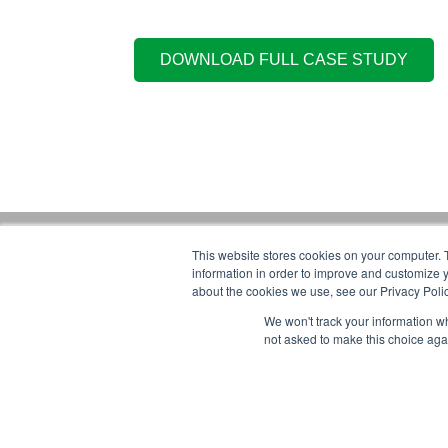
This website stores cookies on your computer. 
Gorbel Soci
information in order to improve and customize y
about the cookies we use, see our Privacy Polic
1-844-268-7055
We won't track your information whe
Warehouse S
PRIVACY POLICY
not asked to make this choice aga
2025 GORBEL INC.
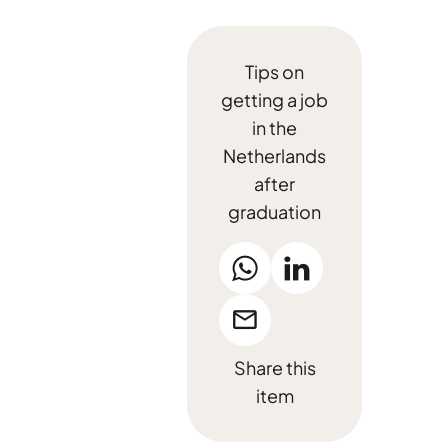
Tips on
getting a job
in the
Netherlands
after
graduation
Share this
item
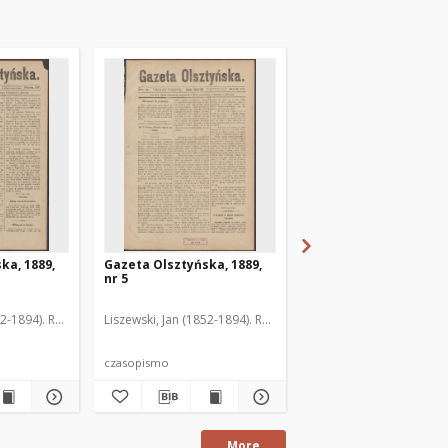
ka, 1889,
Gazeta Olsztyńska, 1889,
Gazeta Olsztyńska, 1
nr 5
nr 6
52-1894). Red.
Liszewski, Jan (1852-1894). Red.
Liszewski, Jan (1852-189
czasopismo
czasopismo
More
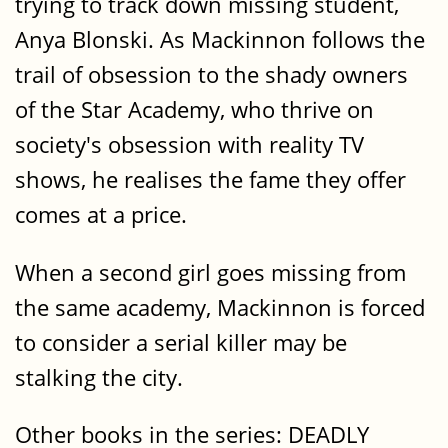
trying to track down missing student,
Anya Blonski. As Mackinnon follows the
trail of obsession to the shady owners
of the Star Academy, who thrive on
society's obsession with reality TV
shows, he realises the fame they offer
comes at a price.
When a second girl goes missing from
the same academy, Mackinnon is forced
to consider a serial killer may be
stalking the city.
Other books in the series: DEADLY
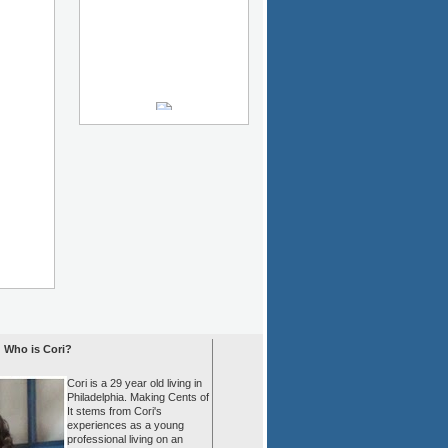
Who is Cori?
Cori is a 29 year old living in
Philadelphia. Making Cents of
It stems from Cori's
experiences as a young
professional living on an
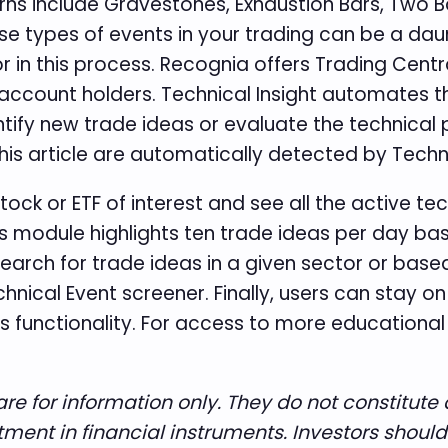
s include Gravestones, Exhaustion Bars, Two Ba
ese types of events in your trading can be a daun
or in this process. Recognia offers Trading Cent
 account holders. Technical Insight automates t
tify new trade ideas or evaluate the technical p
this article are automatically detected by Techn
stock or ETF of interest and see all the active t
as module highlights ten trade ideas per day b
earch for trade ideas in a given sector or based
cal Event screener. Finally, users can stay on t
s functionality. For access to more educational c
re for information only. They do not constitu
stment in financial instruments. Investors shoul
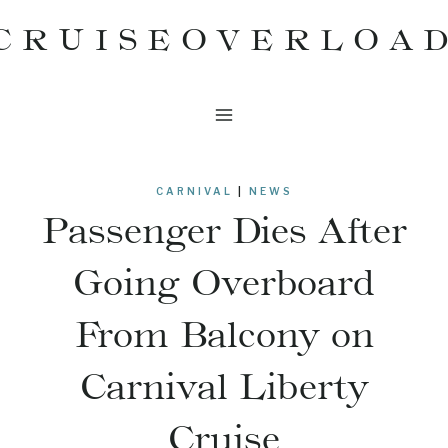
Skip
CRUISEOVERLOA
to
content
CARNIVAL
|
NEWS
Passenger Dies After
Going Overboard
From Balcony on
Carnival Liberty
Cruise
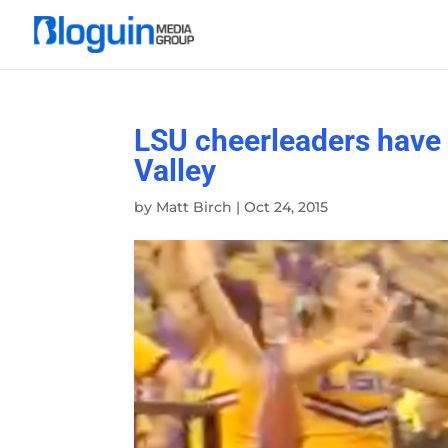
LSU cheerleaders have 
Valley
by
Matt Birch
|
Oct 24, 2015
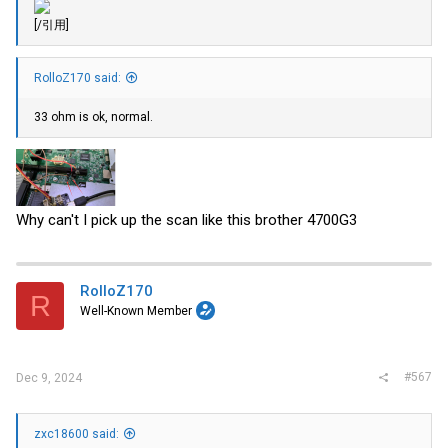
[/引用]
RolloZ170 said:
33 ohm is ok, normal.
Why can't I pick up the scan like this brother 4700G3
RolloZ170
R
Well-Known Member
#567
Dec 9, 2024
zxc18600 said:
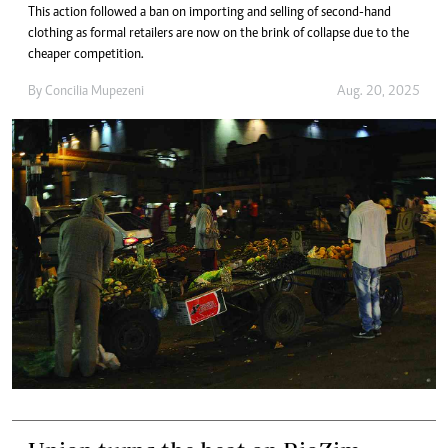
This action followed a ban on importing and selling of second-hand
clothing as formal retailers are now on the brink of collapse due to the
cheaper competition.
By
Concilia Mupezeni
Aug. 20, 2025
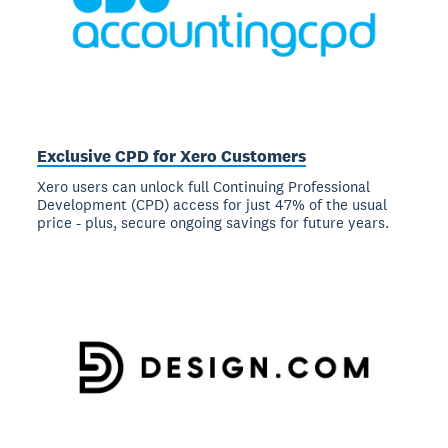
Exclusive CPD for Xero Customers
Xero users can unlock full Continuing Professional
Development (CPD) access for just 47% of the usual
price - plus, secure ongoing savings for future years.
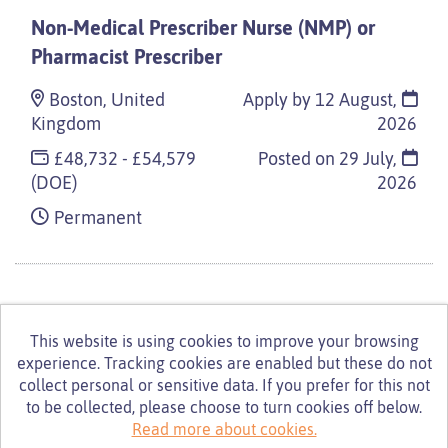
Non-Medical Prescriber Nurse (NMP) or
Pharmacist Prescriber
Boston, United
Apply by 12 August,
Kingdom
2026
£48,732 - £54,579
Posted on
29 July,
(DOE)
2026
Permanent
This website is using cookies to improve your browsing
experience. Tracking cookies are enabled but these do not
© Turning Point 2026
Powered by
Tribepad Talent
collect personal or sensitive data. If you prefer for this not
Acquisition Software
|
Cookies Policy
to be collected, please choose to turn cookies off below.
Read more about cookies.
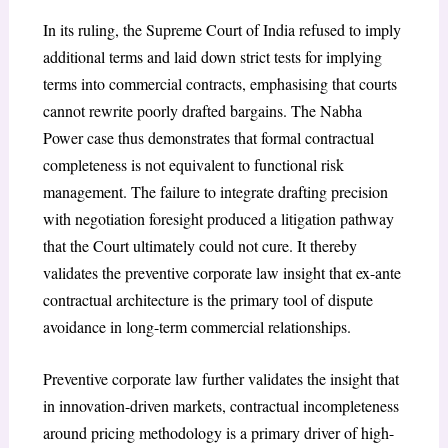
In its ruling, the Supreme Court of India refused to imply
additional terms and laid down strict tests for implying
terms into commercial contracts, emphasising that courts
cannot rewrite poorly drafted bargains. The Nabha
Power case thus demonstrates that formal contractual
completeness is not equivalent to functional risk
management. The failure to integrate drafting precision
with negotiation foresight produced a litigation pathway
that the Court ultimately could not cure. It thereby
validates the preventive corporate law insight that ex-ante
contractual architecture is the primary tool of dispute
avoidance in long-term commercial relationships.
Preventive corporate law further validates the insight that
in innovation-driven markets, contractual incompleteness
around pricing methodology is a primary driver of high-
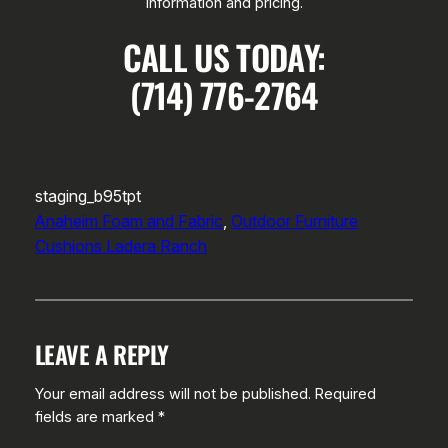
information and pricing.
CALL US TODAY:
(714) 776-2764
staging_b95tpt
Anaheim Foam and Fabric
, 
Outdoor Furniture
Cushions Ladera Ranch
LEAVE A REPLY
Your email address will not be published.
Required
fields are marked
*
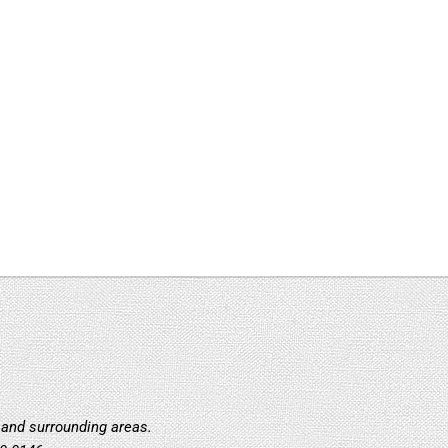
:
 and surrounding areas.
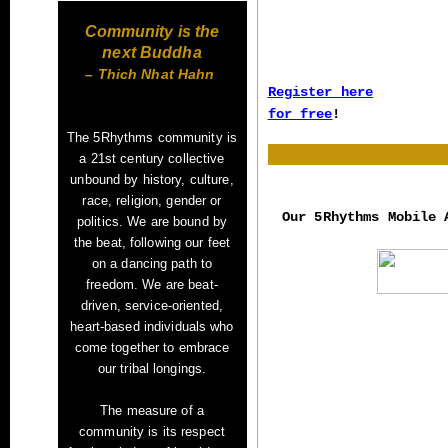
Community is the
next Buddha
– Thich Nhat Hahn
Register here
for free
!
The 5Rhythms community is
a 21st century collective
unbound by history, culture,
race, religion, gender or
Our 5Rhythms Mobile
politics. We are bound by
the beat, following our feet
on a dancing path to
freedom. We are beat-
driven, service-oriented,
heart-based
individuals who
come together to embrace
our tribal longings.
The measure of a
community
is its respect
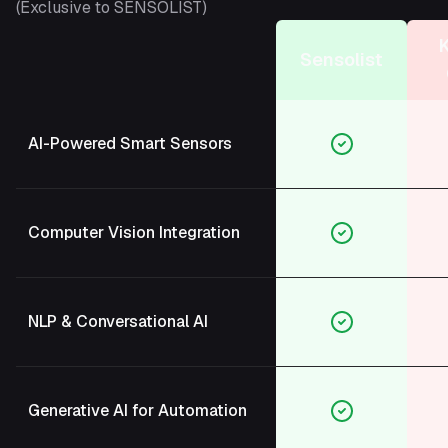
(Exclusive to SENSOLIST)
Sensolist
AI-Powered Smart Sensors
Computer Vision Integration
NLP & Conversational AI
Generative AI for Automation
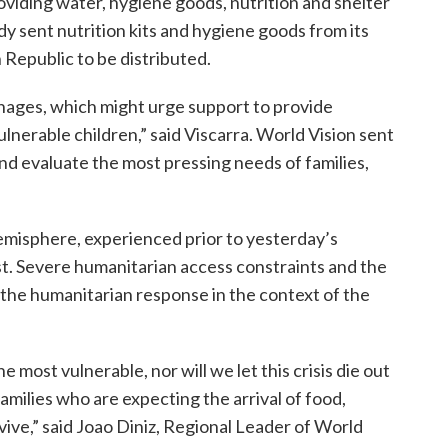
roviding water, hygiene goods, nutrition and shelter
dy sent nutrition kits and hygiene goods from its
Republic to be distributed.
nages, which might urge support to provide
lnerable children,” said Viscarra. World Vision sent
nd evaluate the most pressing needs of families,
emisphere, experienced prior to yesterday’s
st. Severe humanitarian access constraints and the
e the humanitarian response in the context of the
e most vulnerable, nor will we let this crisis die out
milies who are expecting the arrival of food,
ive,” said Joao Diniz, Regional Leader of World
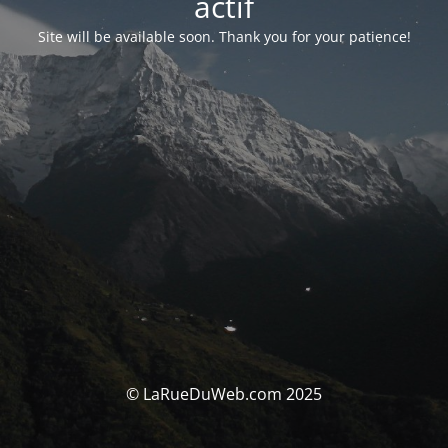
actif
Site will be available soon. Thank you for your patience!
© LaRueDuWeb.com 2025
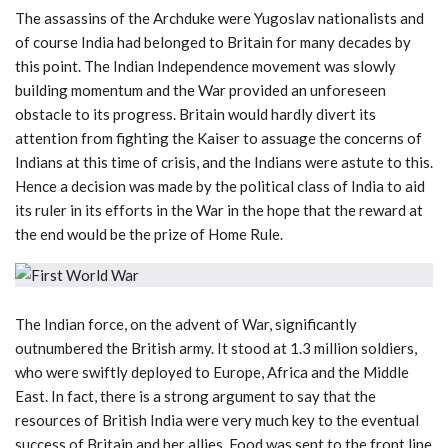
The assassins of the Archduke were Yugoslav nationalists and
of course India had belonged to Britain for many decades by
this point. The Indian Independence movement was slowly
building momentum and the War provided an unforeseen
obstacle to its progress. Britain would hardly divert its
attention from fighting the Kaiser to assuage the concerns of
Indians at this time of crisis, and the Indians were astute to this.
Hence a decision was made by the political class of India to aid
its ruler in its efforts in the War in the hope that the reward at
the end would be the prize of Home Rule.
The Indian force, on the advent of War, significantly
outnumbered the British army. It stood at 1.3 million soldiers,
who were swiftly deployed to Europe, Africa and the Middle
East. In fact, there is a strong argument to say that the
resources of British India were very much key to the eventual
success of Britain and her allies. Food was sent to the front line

───

**Exercise goal:** Copy the text read from every one of the records above line by line, without changing a character, and leave the pictures out of your answer.

**Your response:**
This website stores cookies on your computer. 
Gorbel Soci
information in order to improve and customize y
about the cookies we use, see our Privacy Polic
1-844-268-7055
We won't track your information whe
Warehouse S
PRIVACY POLICY
not asked to make this choice aga
2025 GORBEL INC.
Tips on
getting a job
in the
Netherlands
after
graduation
Share this
item
ka, 1889,
Gazeta Olsztyńska, 1889,
Gazeta Olsztyńska, 1
nr 5
nr 6
52-1894). Red.
Liszewski, Jan (1852-1894). Red.
Liszewski, Jan (1852-189
czasopismo
czasopismo
More
trying to track down missing student,
Anya Blonski. As Mackinnon follows the
trail of obsession to the shady owners
of the Star Academy, who thrive on
society's obsession with reality TV
shows, he realises the fame they offer
comes at a price.
When a second girl goes missing from
the same academy, Mackinnon is forced
to consider a serial killer may be
stalking the city.
Other books in the series: DEADLY
Who is Cori?
Cori is a 29 year old living in
Philadelphia. Making Cents of
It stems from Cori's
experiences as a young
professional living on an
s include Gravestones, Exhaustion Bars, Two Ba
ese types of events in your trading can be a daun
or in this process. Recognia offers Trading Cent
 account holders. Technical Insight automates t
tify new trade ideas or evaluate the technical p
this article are automatically detected by Techn
stock or ETF of interest and see all the active t
as module highlights ten trade ideas per day b
earch for trade ideas in a given sector or based
cal Event screener. Finally, users can stay on t
s functionality. For access to more educational c
re for information only. They do not constitu
stment in financial instruments. Investors shoul
Skip
CRUISEOVERLOA
to
content
CARNIVAL
|
NEWS
Passenger Dies After
Going Overboard
From Balcony on
Carnival Liberty
Cruise
LSU cheerleaders have 
Valley
by
Matt Birch
|
Oct 24, 2015
[/引用]
RolloZ170 said:
33 ohm is ok, normal.
Why can't I pick up the scan like this brother 4700G3
RolloZ170
R
Well-Known Member
#567
Dec 9, 2024
zxc18600 said:
This action followed a ban on importing and selling of second-hand
clothing as formal retailers are now on the brink of collapse due to the
cheaper competition.
By
Concilia Mupezeni
Aug. 20, 2025
Exclusive CPD for Xero Customers
Xero users can unlock full Continuing Professional
Development (CPD) access for just 47% of the usual
price - plus, secure ongoing savings for future years.
Non-Medical Prescriber Nurse (NMP) or
Pharmacist Prescriber
Boston, United
Apply by 12 August,
Kingdom
2026
£48,732 - £54,579
Posted on
29 July,
(DOE)
2026
Permanent
This website is using cookies to improve your browsing
experience. Tracking cookies are enabled but these do not
© Turning Point 2026
Powered by
Tribepad Talent
collect personal or sensitive data. If you prefer for this not
Acquisition Software
|
Cookies Policy
to be collected, please choose to turn cookies off below.
Read more about cookies.
In its ruling, the Supreme Court of India refused to imply
additional terms and laid down strict tests for implying
terms into commercial contracts, emphasising that courts
cannot rewrite poorly drafted bargains. The Nabha
Power case thus demonstrates that formal contractual
completeness is not equivalent to functional risk
management. The failure to integrate drafting precision
with negotiation foresight produced a litigation pathway
that the Court ultimately could not cure. It thereby
validates the preventive corporate law insight that ex-ante
contractual architecture is the primary tool of dispute
avoidance in long-term commercial relationships.
Preventive corporate law further validates the insight that
in innovation-driven markets, contractual incompleteness
around pricing methodology is a primary driver of high-
information and pricing.
CALL US TODAY:
(714) 776-2764
staging_b95tpt
Anaheim Foam and Fabric
, 
Outdoor Furniture
Cushions Ladera Ranch
LEAVE A REPLY
Your email address will not be published.
Required
fields are marked
*
:
 and surrounding areas.
Community is the
next Buddha
– Thich Nhat Hahn
Register here
for free
!
The 5Rhythms community is
a 21st century collective
unbound by history, culture,
race, religion, gender or
Our 5Rhythms Mobile
politics. We are bound by
the beat, following our feet
on a dancing path to
freedom. We are beat-
driven, service-oriented,
heart-based
individuals who
come together to embrace
our tribal longings.
The measure of a
community
is its respect
(Exclusive to SENSOLIST)
Sensolist
AI-Powered Smart Sensors
Computer Vision Integration
NLP & Conversational AI
Generative AI for Automation
roviding water, hygiene goods, nutrition and shelter
dy sent nutrition kits and hygiene goods from its
Republic to be distributed.
nages, which might urge support to provide
lnerable children,” said Viscarra. World Vision sent
nd evaluate the most pressing needs of families,
emisphere, experienced prior to yesterday’s
st. Severe humanitarian access constraints and the
e the humanitarian response in the context of the
e most vulnerable, nor will we let this crisis die out
milies who are expecting the arrival of food,
ive,” said Joao Diniz, Regional Leader of World
actif
Site will be available soon. Thank you for your patience!
© LaRueDuWeb.com 2025
The assassins of the Archduke were Yugoslav nationalists and
of course India had belonged to Britain for many decades by
this point. The Indian Independence movement was slowly
building momentum and the War provided an unforeseen
obstacle to its progress. Britain would hardly divert its
attention from fighting the Kaiser to assuage the concerns of
Indians at this time of crisis, and the Indians were astute to this.
Hence a decision was made by the political class of India to aid
its ruler in its efforts in the War in the hope that the reward at
the end would be the prize of Home Rule.
The Indian force, on the advent of War, significantly
outnumbered the British army. It stood at 1.3 million soldiers,
who were swiftly deployed to Europe, Africa and the Middle
East. In fact, there is a strong argument to say that the
resources of British India were very much key to the eventual
success of Britain and her allies. Food was sent to the front line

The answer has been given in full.